Are Coatlicue's snake heads smiling? 

Which brings me to Astrea's other main argument: The gods are real, and they don't live inside us. 

I know a lot of folks aren't going to buy this, but if you're a polytheist it ought to at least give you pause. If the gods are real, they're independent beings with their own agendas. They may ask us humans (or demand) that we do what they want us to do. They may even take over a specific human in a ritual setting. But they don't leave crumbs of themselves behind. 

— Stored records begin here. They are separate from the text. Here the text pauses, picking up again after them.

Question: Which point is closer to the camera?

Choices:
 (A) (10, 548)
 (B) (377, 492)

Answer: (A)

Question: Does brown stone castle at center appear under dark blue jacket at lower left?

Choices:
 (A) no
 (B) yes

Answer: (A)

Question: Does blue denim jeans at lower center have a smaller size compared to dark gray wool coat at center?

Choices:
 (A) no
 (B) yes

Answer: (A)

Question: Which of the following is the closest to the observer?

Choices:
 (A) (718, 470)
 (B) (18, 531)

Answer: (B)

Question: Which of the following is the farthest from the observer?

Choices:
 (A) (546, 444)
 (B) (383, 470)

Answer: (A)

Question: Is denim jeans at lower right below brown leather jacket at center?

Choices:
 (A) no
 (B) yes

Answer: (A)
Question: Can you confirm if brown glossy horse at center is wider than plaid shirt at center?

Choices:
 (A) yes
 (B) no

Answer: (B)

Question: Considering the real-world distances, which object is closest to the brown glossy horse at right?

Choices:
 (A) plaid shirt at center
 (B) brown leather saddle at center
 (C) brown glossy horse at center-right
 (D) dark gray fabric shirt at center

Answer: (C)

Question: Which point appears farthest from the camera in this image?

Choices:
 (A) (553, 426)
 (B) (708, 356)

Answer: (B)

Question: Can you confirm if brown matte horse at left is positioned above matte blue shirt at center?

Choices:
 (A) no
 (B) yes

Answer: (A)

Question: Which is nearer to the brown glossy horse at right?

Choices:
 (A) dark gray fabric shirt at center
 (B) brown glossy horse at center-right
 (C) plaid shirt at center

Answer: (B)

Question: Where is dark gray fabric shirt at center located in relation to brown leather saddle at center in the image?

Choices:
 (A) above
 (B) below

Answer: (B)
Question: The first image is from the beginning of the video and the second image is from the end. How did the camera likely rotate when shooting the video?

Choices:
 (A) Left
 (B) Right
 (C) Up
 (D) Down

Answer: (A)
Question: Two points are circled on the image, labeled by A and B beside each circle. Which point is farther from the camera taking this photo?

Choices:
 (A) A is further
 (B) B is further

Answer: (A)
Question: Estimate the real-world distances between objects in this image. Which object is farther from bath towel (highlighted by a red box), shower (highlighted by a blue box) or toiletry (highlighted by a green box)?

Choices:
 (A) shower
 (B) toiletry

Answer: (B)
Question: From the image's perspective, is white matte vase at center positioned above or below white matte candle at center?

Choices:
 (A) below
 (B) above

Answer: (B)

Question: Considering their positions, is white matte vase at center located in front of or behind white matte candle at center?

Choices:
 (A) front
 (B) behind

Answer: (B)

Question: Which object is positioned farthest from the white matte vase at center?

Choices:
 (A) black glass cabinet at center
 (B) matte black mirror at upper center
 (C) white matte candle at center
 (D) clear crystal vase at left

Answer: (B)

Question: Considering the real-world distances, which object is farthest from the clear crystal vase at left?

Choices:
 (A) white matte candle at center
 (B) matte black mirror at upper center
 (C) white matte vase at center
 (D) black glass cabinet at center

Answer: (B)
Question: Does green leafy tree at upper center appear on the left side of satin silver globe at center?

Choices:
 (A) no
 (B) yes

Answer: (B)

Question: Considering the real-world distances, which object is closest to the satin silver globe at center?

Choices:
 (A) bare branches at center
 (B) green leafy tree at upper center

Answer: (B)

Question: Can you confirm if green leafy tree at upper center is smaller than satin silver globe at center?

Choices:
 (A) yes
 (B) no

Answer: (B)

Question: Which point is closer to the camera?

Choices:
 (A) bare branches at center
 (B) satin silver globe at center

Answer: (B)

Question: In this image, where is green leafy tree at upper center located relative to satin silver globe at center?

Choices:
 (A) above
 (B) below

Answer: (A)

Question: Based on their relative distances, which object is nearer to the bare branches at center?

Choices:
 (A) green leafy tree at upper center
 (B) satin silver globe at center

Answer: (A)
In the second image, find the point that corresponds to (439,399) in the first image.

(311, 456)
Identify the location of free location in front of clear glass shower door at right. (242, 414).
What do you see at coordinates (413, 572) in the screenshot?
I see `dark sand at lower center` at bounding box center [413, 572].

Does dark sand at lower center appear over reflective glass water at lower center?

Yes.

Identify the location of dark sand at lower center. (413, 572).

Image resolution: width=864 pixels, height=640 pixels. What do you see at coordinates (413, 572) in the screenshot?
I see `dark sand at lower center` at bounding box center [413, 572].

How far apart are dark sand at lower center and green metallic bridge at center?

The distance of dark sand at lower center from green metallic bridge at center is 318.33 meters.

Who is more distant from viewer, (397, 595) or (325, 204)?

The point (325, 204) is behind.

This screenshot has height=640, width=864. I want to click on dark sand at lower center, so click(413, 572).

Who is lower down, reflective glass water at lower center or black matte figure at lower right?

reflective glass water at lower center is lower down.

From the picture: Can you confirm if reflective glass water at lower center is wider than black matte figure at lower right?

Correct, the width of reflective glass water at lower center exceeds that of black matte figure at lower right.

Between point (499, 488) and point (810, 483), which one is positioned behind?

And if you're on the fence about whether the gods are real? Or what if you've decided they don't exist at all? No problem -- because all those Jungian archetypes inside you are human. There are certainly sound, healthy reasons to integrate all the parts of your personality, and to embrace the Dark along with the Light. But the idea that we are flawed from birth is a myth, guys. Excising that myth is actually part of the self-actualization process.

The idea that we've been created in God's image is a Christian belief. The idea that we're all born with something lacking is also a Christian belief. There's no idealized Someone inside of us that we need to let out -- or live up to. We're all just human.

Personally, I find that a great relief. I wasn't nuts about finding either Coatlicue or Aphrodite lurking inside me. Or, for that matter, the Sphinx.


These moments of archetypal blogginess have been brought to you, as a public service, by Lynne Cantwell. Social distance! Wear a mask! Wash your hands!